The Wampanoag nation’s elders and the documents of that history offer us a historical example of this truth. This is the nation who first hosted the pilgrims (look up Patriot Pledge 2020/11/25/ National Day Mourning). After they disembarked bad things happened. There was a brief sharing of food and celebration. It will not be obscured for us by finding the evidence in the darkness. It’s true a small nation of some 40,000 citizens mostly perished from a combination of a pandemic and bloodshed from gunfire. But there were hundreds of survivors, unlike the report in some of our children’s history books that this nation went extinct (See Time Magazine “Wampanoag First Thanksgiving”).
Historical revisionism was almost inevitable as settlers arrived on our shores. Yes they were fleeing slavery and mass extermination. There were real reasons for fleeing to the New World. President Roosevelt did want to honor and update this national holiday in 1941, celebrating the welcome by those who hosted the Pilgrims as honored guests. But the tragic truth of what happened, the words actually spoken and written down as well as documents from the time, are now supported more by teachers in our schools and elders in our families. These good people know a right time to give children access to this real evidence, when they are ready. And the process is healing.
The 400-year-old story is long, and difficult. The present story of our pandemic and increasing violence could now repeat the original Thanksgiving history of pandemic and war. We can grow in strength nationally from the pain of the truth of the first Thanksgiving. Will there be a similar truth behind our nation’s covid19, and its continuation into the next months or years? The greatest benefit would come as we discipline ourselves to the pain of truth-telling and hearing, and change our behavior accordingly as we are able.
The Wampanoag people believed a logical lie. The sound of gunfire had to be the cause of their deaths. The closer they were, the more immediate and bloody their death. With no projectile visible, people died when close, and much later when far. No wonder it took generations.

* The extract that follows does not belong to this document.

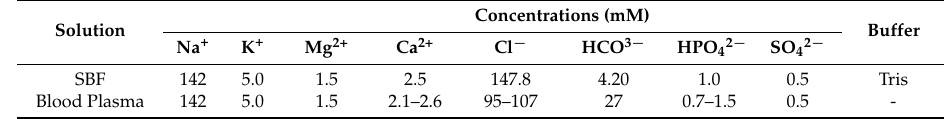
Concentrations (mM)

Their pandemic spread, along with the gunfire, and 80% and more of the nation’s towns and villages had been wiped out already by the first Thanksgiving (see Wikipedia, or the Times article on Day of Mourning Thanksgiving) It appeared to many that the whole nation perished as the Indian wars, guns against spears and arrows, raged on. But hundreds had fled, and survived to keep their nation alive. These are the remnant tragically threatened again by our pandemic and by land seizure by our politicians.
After 400 years the Wampanoag are still fighting for their land and lives. In late March, at the height of the coronavirus pandemic, the U.S. Department of the Interior announced proposed termination of 321 acres of tribal land in Mashpee and Taunton, Mass., to lose reservation status because the tribe supposedly didn’t meet the definition of Indian. In June, a federal judge described this decision “arbitrary, capricious, an abuse of discretion and contrary to law,” and the matter is not resolved. The tribe awaits Interior’s new decision, and is hoping for permanent protection through an act of Congress.

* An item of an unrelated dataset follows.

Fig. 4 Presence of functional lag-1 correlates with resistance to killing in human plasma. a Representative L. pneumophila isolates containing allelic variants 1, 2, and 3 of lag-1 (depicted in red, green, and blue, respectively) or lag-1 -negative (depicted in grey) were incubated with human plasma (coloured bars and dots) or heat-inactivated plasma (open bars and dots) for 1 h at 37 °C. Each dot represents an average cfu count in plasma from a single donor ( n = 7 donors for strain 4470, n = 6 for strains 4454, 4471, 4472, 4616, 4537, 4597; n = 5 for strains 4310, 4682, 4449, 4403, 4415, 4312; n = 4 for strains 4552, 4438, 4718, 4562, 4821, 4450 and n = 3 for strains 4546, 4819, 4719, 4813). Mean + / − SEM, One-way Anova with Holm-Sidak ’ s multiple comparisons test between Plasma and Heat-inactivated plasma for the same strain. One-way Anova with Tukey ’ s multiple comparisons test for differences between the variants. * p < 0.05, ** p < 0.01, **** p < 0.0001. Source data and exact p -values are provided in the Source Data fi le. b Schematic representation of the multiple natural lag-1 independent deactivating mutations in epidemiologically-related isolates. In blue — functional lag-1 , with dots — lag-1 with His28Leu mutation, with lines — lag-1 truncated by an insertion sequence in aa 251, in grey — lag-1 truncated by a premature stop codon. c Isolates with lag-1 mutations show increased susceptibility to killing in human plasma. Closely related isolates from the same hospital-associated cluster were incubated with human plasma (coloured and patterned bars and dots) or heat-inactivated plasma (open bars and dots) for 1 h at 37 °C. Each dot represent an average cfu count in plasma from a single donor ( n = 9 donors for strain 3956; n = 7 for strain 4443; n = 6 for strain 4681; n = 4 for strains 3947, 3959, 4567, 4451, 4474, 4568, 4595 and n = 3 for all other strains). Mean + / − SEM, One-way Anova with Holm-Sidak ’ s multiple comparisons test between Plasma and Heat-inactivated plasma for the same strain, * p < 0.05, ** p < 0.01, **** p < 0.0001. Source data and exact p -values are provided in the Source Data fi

A parallel history of hidden truth is becoming accessible to our Montana students and their teachers, and to the Wampanoag in Massachusetts. This is now:
1) Covid19 is in fact extremely dangerous. We can learn from our epidemics in the past if we stop the blaming and get to work.
2) Wear a mask. The fabric of even the best filters cannot prevent virus transmission when we must mix with those outside our family circle. But a mask properly worn, with proper ambient ventilation, drastically reduces the catching of each other’s breath! It’s in the air we share.
3) Base our kids’ learning upon our families, not on our factory culture curriculum. Our schooling loss and our covid transmission can be stopped simultaneously. But it takes a huge change to recover trust for our 5,000 year-old outcomes-based learning unit: the family pod, its circle of security, the learning circle it encloses, with cross-generation engagement in real life needs. See The Atlantic article, “School Wasn’t So Great Before Covid,” November 2020.
4) And prayer changes things. There’s real evidence. Mostly God changes our own hearts. Let’s welcome some change, it’s part of living life. Christmas is coming.